Exercise: Word for word, the data below must be repeated in full; no picture is to be included.

Information supplied:
···

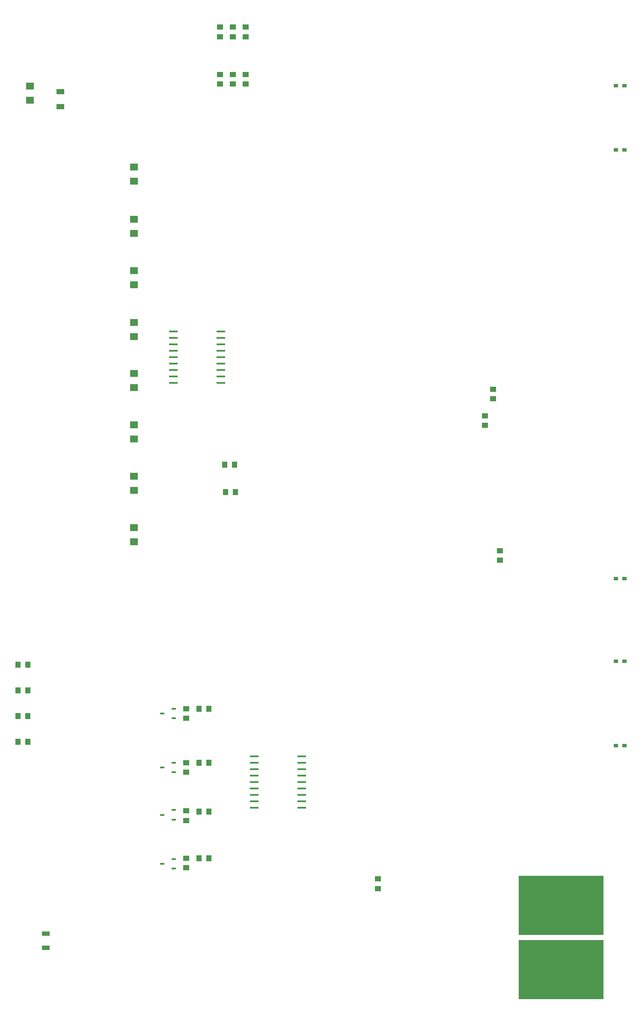
<source format=gbr>
G04 DipTrace 3.3.1.3*
G04 BottomPaste.gbr*
%MOIN*%
G04 #@! TF.FileFunction,Paste,Bot*
G04 #@! TF.Part,Single*
%ADD68R,0.070866X0.015748*%
%ADD71R,0.661417X0.464567*%
%ADD79R,0.062992X0.043307*%
%ADD81R,0.062126X0.032126*%
%ADD85R,0.035433X0.031496*%
%ADD87R,0.033465X0.017717*%
%ADD101R,0.062992X0.055118*%
%ADD109R,0.043307X0.051181*%
%ADD113R,0.051181X0.043307*%
%FSLAX26Y26*%
G04*
G70*
G90*
G75*
G01*
G04 BotPaste*
%LPD*%
D113*
X3743701Y1350147D3*
Y1424950D3*
D101*
X1843701Y6856201D3*
Y6966437D3*
Y6449950D3*
Y6560186D3*
Y6049950D3*
Y6160186D3*
Y5645965D3*
Y5756201D3*
Y5249950D3*
Y5360186D3*
Y4849951D3*
Y4960188D3*
Y4449950D3*
Y4560186D3*
Y4049950D3*
Y4160186D3*
D87*
X2151702Y2749755D3*
Y2674951D3*
X2061151Y2712353D3*
X2151702Y2331004D3*
Y2256201D3*
X2061151Y2293602D3*
X2151702Y1962253D3*
Y1887450D3*
X2061151Y1924852D3*
X2151702Y1581003D3*
Y1506199D3*
X2061151Y1543601D3*
D109*
X939764Y3093701D3*
X1014567D3*
X939764Y2893701D3*
X1014567D3*
X939764Y2693701D3*
X1014567D3*
X939764Y2493701D3*
X1014567D3*
X2631201Y4437450D3*
X2556398D3*
D113*
X2512352Y7612549D3*
Y7687352D3*
X4637450Y5237450D3*
Y5162647D3*
X2612353Y7612549D3*
Y7687352D3*
D109*
X2624950Y4649950D3*
X2550147D3*
D113*
X2712453Y7612451D3*
Y7687255D3*
X4574951Y5031201D3*
Y4956398D3*
X2512451Y8056201D3*
Y7981398D3*
X2612451Y8056201D3*
Y7981398D3*
X2712451Y8056201D3*
Y7981398D3*
D85*
X5662450Y7599951D3*
X5595521D3*
X5662450Y2462451D3*
X5595521D3*
X5662450Y3762450D3*
X5595521D3*
X5661417Y7098425D3*
X5594488D3*
X5662450Y3118701D3*
X5595521D3*
D113*
X4693701Y3981199D3*
Y3906396D3*
D81*
X1156201Y999950D3*
Y889832D3*
D101*
X1031201Y7487450D3*
Y7597686D3*
D79*
X1270276Y7435088D3*
Y7553198D3*
D109*
X2349950Y2749950D3*
X2424753D3*
D113*
X2249951Y2675148D3*
Y2749951D3*
D109*
X2349950Y2331201D3*
X2424753D3*
D113*
X2249951Y2256398D3*
Y2331201D3*
D109*
X2349950Y1949951D3*
X2424753D3*
D113*
X2249951Y1881398D3*
Y1956201D3*
D109*
X2349950Y1587450D3*
X2424753D3*
D113*
X2249951Y1512647D3*
Y1587450D3*
D71*
X5168702Y718701D3*
D68*
X2518701Y5687450D3*
Y5637450D3*
Y5587450D3*
Y5537450D3*
Y5487450D3*
Y5437450D3*
Y5387450D3*
Y5337450D3*
Y5287450D3*
X2148622D3*
Y5337450D3*
Y5387450D3*
Y5437450D3*
Y5487450D3*
Y5537450D3*
Y5587450D3*
Y5637450D3*
Y5687450D3*
D71*
X5168702Y1218701D3*
D68*
X3149951Y2381201D3*
Y2331201D3*
Y2281201D3*
Y2231201D3*
Y2181201D3*
Y2131201D3*
Y2081201D3*
Y2031201D3*
Y1981201D3*
X2779873D3*
Y2031201D3*
Y2081201D3*
Y2131201D3*
Y2181201D3*
Y2231201D3*
Y2281201D3*
Y2331201D3*
Y2381201D3*
M02*

</source>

···

Result of the task:
<source format=gbr>
G04 DipTrace 3.3.1.3*
G04 BottomPaste.gbr*
%MOIN*%
G04 #@! TF.FileFunction,Paste,Bot*
G04 #@! TF.Part,Single*
%ADD68R,0.070866X0.015748*%
%ADD71R,0.661417X0.464567*%
%ADD79R,0.062992X0.043307*%
%ADD81R,0.062126X0.032126*%
%ADD85R,0.035433X0.031496*%
%ADD87R,0.033465X0.017717*%
%ADD101R,0.062992X0.055118*%
%ADD109R,0.043307X0.051181*%
%ADD113R,0.051181X0.043307*%
%FSLAX26Y26*%
G04*
G70*
G90*
G75*
G01*
G04 BotPaste*
%LPD*%
D113*
X3743701Y1350147D3*
Y1424950D3*
D101*
X1843701Y6856201D3*
Y6966437D3*
Y6449950D3*
Y6560186D3*
Y6049950D3*
Y6160186D3*
Y5645965D3*
Y5756201D3*
Y5249950D3*
Y5360186D3*
Y4849951D3*
Y4960188D3*
Y4449950D3*
Y4560186D3*
Y4049950D3*
Y4160186D3*
D87*
X2151702Y2749755D3*
Y2674951D3*
X2061151Y2712353D3*
X2151702Y2331004D3*
Y2256201D3*
X2061151Y2293602D3*
X2151702Y1962253D3*
Y1887450D3*
X2061151Y1924852D3*
X2151702Y1581003D3*
Y1506199D3*
X2061151Y1543601D3*
D109*
X939764Y3093701D3*
X1014567D3*
X939764Y2893701D3*
X1014567D3*
X939764Y2693701D3*
X1014567D3*
X939764Y2493701D3*
X1014567D3*
X2631201Y4437450D3*
X2556398D3*
D113*
X2512352Y7612549D3*
Y7687352D3*
X4637450Y5237450D3*
Y5162647D3*
X2612353Y7612549D3*
Y7687352D3*
D109*
X2624950Y4649950D3*
X2550147D3*
D113*
X2712453Y7612451D3*
Y7687255D3*
X4574951Y5031201D3*
Y4956398D3*
X2512451Y8056201D3*
Y7981398D3*
X2612451Y8056201D3*
Y7981398D3*
X2712451Y8056201D3*
Y7981398D3*
D85*
X5662450Y7599951D3*
X5595521D3*
X5662450Y2462451D3*
X5595521D3*
X5662450Y3762450D3*
X5595521D3*
X5661417Y7098425D3*
X5594488D3*
X5662450Y3118701D3*
X5595521D3*
D113*
X4693701Y3981199D3*
Y3906396D3*
D81*
X1156201Y999950D3*
Y889832D3*
D101*
X1031201Y7487450D3*
Y7597686D3*
D79*
X1270276Y7435088D3*
Y7553198D3*
D109*
X2349950Y2749950D3*
X2424753D3*
D113*
X2249951Y2675148D3*
Y2749951D3*
D109*
X2349950Y2331201D3*
X2424753D3*
D113*
X2249951Y2256398D3*
Y2331201D3*
D109*
X2349950Y1949951D3*
X2424753D3*
D113*
X2249951Y1881398D3*
Y1956201D3*
D109*
X2349950Y1587450D3*
X2424753D3*
D113*
X2249951Y1512647D3*
Y1587450D3*
D71*
X5168702Y718701D3*
D68*
X2518701Y5687450D3*
Y5637450D3*
Y5587450D3*
Y5537450D3*
Y5487450D3*
Y5437450D3*
Y5387450D3*
Y5337450D3*
Y5287450D3*
X2148622D3*
Y5337450D3*
Y5387450D3*
Y5437450D3*
Y5487450D3*
Y5537450D3*
Y5587450D3*
Y5637450D3*
Y5687450D3*
D71*
X5168702Y1218701D3*
D68*
X3149951Y2381201D3*
Y2331201D3*
Y2281201D3*
Y2231201D3*
Y2181201D3*
Y2131201D3*
Y2081201D3*
Y2031201D3*
Y1981201D3*
X2779873D3*
Y2031201D3*
Y2081201D3*
Y2131201D3*
Y2181201D3*
Y2231201D3*
Y2281201D3*
Y2331201D3*
Y2381201D3*
M02*

</source>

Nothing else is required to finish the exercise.